(Stored entries)
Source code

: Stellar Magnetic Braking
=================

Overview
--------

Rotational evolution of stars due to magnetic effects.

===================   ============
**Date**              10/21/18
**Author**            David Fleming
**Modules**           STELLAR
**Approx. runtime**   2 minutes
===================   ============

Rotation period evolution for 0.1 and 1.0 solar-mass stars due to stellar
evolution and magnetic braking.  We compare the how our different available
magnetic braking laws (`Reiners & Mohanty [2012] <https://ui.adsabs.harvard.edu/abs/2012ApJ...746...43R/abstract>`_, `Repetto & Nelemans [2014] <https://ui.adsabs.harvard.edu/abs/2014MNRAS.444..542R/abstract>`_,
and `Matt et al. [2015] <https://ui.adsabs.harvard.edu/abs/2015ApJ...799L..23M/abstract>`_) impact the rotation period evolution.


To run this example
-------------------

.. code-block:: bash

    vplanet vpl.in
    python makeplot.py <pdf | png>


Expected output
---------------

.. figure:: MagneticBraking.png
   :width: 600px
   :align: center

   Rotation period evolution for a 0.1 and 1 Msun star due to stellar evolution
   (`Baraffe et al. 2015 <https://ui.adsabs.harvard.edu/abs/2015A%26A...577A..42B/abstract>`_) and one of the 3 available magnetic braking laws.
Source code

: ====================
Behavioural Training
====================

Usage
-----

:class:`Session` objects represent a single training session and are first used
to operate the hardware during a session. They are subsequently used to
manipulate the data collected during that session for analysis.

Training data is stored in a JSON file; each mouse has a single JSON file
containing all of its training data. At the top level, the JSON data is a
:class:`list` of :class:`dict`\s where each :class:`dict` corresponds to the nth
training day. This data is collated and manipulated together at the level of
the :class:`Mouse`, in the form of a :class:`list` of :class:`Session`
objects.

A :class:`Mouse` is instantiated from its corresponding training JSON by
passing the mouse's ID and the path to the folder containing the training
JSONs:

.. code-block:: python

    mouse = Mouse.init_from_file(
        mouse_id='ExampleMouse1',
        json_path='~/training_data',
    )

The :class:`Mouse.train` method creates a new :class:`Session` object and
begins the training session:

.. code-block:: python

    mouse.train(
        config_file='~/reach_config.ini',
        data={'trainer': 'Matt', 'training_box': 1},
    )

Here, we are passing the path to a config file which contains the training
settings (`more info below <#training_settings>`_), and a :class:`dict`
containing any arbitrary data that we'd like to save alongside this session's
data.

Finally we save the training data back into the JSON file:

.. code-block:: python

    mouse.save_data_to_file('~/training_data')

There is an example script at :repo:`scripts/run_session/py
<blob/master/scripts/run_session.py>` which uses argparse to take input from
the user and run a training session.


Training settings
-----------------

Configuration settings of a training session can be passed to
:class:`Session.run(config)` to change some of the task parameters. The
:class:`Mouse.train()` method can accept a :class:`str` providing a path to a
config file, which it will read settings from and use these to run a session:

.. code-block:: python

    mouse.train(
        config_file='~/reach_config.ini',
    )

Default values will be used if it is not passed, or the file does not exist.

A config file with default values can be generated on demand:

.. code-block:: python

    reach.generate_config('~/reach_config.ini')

### REQUIRED WORK
Your answer should be the lines of the records that hold the string "single".

### ANSWER TO THIS TASK
:class:`Session` objects represent a single training session and are first used
Training data is stored in a JSON file; each mouse has a single JSON file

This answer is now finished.